Investors systemically suffer lower returns when they treat dividends and capital gains as largely independent from one another, according to prize-winning research paper.
“The dividend disconnect”, authored by the University of Chicago’s Samuel Hartzmark and David Solomon of the University of Southern California’s Marshall School of Business, was named Tuesday as the winner of the $15,000 Charles Brandes Prize by the Brandes Institute, a division of San Diego-based Brandes Investment Partners.
According to the paper, many investors, including mutual funds and institutions, “trade as if dividends and capital gains are separate disconnected attributes”. Investors tend to treat dividends as a separate stable income stream and hold high dividend-paying stocks longer, the paper says, and display less sensitivity to stock price changes.

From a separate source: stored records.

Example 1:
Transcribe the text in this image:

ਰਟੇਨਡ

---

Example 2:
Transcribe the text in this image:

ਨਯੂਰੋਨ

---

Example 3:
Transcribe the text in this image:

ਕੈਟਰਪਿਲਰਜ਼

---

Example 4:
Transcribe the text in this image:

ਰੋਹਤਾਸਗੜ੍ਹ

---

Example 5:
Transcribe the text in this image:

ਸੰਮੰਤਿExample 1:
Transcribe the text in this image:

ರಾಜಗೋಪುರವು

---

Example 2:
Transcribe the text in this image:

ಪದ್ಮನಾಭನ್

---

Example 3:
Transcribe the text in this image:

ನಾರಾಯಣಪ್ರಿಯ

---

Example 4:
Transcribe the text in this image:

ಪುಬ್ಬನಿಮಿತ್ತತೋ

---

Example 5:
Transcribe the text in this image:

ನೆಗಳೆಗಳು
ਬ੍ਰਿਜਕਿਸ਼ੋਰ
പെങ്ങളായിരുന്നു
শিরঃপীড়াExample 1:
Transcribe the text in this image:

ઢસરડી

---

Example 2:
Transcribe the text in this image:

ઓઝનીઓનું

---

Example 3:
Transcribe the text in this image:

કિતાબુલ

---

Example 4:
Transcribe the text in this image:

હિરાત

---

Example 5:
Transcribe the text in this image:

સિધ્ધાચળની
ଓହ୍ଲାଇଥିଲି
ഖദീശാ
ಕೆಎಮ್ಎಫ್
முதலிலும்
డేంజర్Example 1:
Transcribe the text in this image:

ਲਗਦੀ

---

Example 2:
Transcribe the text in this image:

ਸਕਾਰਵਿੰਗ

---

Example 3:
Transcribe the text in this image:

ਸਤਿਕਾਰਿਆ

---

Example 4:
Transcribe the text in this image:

Amid this mistaken view, “demand for dividends is systematically higher in periods of low interest rates and poor market performance, leading to high valuations and lower future returns for dividend-paying stocks,” the paper explains.
Overall, the paper estimates that investors that buy dividend-paying stocks during times of high demand earn roughly 2%-4% less per year due to this behaviour. “An investor whose preferences for dividends cause him to shift into and out of dividend-paying stocks at the same time as other investors would lose a significant portion of the equity premium by doing so,” the paper says.
If investors had a better understanding of the relation between dividends and price changes, they could better evaluate their profits. “How best to teach investors about the proper role of dividends in finance remains an open and interesting question,” the paper concludes.
The runners-up in the annual contest were George Athanassakos, finance professor at Ivey Business School and Vasiliki Athanasakou, assistant professor of accounting at the London School of Economics. They will split a $5,000 award for their research paper on earnings volatility.
The annual competition “seeks to further the conversation on value investing globally”, by offering awards prizes to professors and graduate students for research on investment topics such as value investing and behavioural finance.